Liker: A big part of that management system is the target setting process.  The chief engineer sets the product targets and each function develops appropriate targets to support the chief engineer. 

InfoQ: What's your advice to leaders for dealing with tough situations?

Morgan: Stuff is going to go wrong – that’s a given.  The question is, how are you going to react to it.  This is been true for thousands of years.  The best leaders have the grit to keep going – and to keep their team moving forward.  One key is to look at problems as gems, as opportunities to improve your product, your process, your team – yourself.  Problems are a chance to make your development system a little more bullet proof. From a certain perspective, product and process development consist largely of problem solving, so the better you get at it, the better your development capability.

Liker: I agree with Jim. Arguably that is what product development is—solving a series of tough problems.  It can be a creative joyous process rather than drudgery.

InfoQ: How can we create a supportive culture for learning?

Morgan:  First and foremost, drive fear out of the organization.  Make it okay to experiment, make mistakes, question things and raise issues.  Create time and resources for learning – both capturing and applying learning.  Design reviews are an excellent mechanism for learning – I refer to them as the crucible of innovation.  Then make knowledge available in user-friendly way – we focused on making knowledge available at the right time and the right place.  Also including context is important:  not just what, but why and how.  And leaders reinforcing learning behaviors

Liker: It is also critical to have knowledge gatekeepers for each function who are the keepers of the know-how database for their specialty to avoid lots of information that never gets used.

InfoQ: What can be done to develop capabilities to deliver exceptional products and services?

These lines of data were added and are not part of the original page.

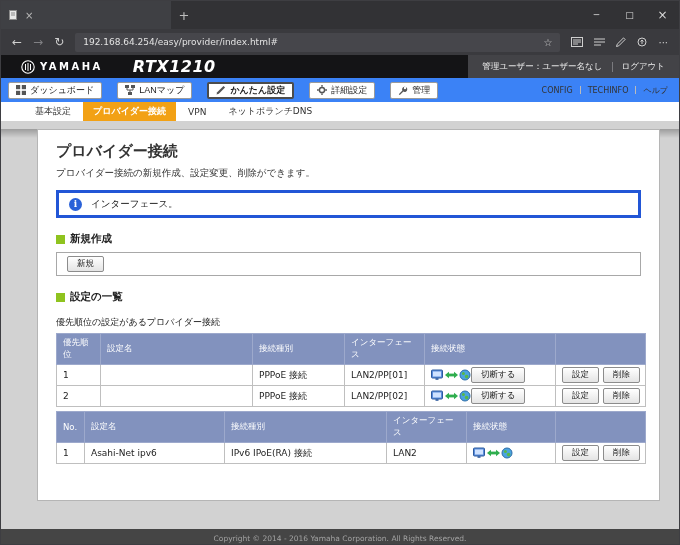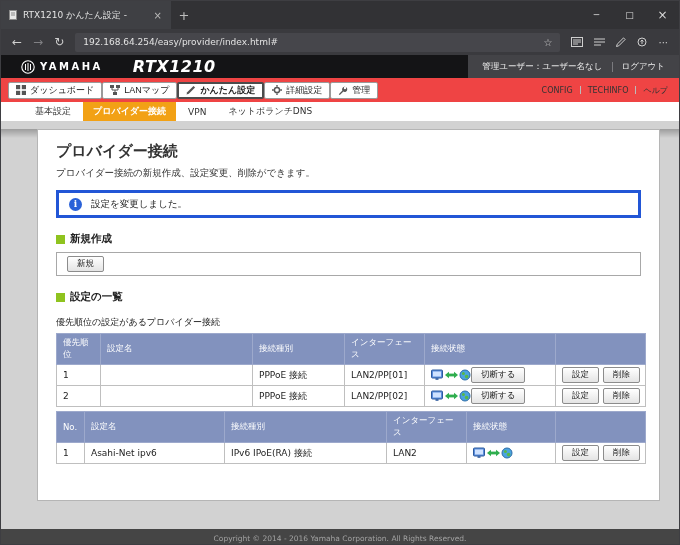--- a/index.html
+++ b/index.html
@@ -109,7 +109,6 @@
           <line x1="3" y1="3" x2="7" y2="3" stroke="#8a8a8a"></line>
           <line x1="3" y1="5" x2="7" y2="5" stroke="#8a8a8a"></line>
         </svg>
-      <span class="tab-title">RTX1210 かんたん設定 -</span>
       <span class="tab-close">×</span>
     </div>
     <div class="newtab">+</div>

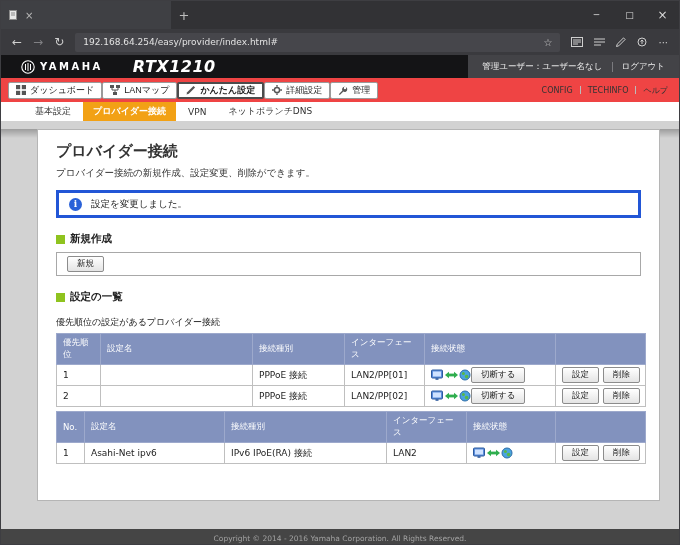--- a/index.html
+++ b/index.html
@@ -42,8 +42,8 @@
   .admin-div { width:1px; height:10px; background:#7a7a7e; }
 
   
-  .mainnav { height:24px; background:#ef4444; display:flex; align-items:center;
-             gap:0; padding:0 7px; }
+  .mainnav { height:24px; background:#3b82f6; display:flex; align-items:center;
+             gap:15px; padding:0 7px; }
   .navbtn { display:flex; align-items:center; gap:4px; height:17px; padding:0 7px;
             border:1px solid #9a9a9a; border-radius:2px; background:#fff;
             font-size:9px; color:#222; }

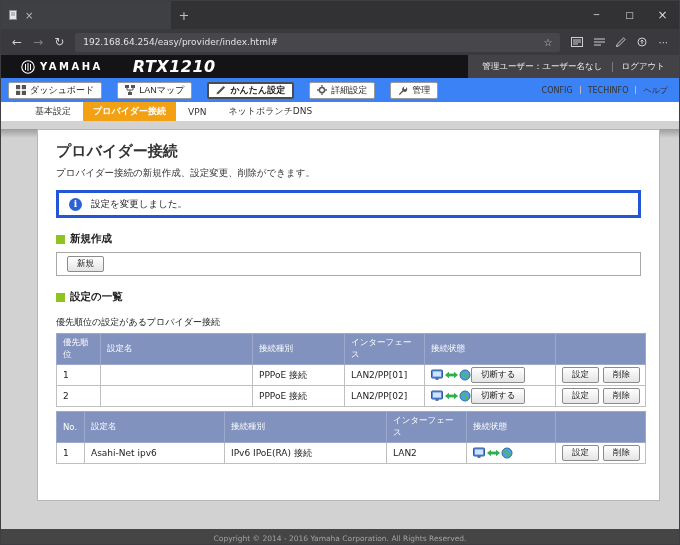--- a/index.html
+++ b/index.html
@@ -244,7 +244,7 @@
 
       <div class="notice">
         <span class="infoicon">i</span>
-        <span class="notice-text">設定を変更しました。</span>
+        <span class="notice-text">インターフェース。</span>
       </div>
 
       <div class="section-h">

Liker: This is the higher level thinking of individuals and the team. With all the support of the various tools of LPPD, this is where the team is striving for excellence, is passionate about the product.  An exciting culture leads to an exciting product.  We also took about the importance of strong functional groups that are teaching the deep knowledge of their engineering discipline.

Morgan: I think you can approach it like a design challenge. Apply the LPPD principles and practices in your transformation.  Start by deeply understanding your current state, develop a compelling vision, learn through pilot experimentation, create an aligned plan, and focus on relentless executing leveraging tools like obeya, milestones, reflection events and design reviews.

InfoQ: How can a top-down led change initiative foster self-organization?

Morgan: Senior leadership is responsible for creating a context for success – providing an operating framework in which teams can thrive. 

Liker: The top down leadership is to make the challenge—requirements clear and to manage the product of product creation leaving space for creative engineers to develop what they can imagine.

About the Book Authors

Jim Morgan is a senior advisor at the Lean Enterprise Institute and founder of their LPPD initiative.  He co-wrote The Toyota Product Development System and Designing the Future.  Prior to joining LEI, Dr. Morgan spent more than 30 years in industry as a product leader including serving as Global Engineering Director at Ford Motor Company during the historic, product led revitalization under CEO Alan Mulally.

Jeffrey Liker is professor emeritus of industrial and operations engineering, University of Michigan and president of Liker Lean Advisors. He is the author of the international best-seller, The Toyota Way, and co-wrote The Toyota Product Development System and Designing the Future.  In 2012 he was inducted into the Association of Manufacturing Excellence Hall of Fame and in 2016 inducted into the Shingo Academy.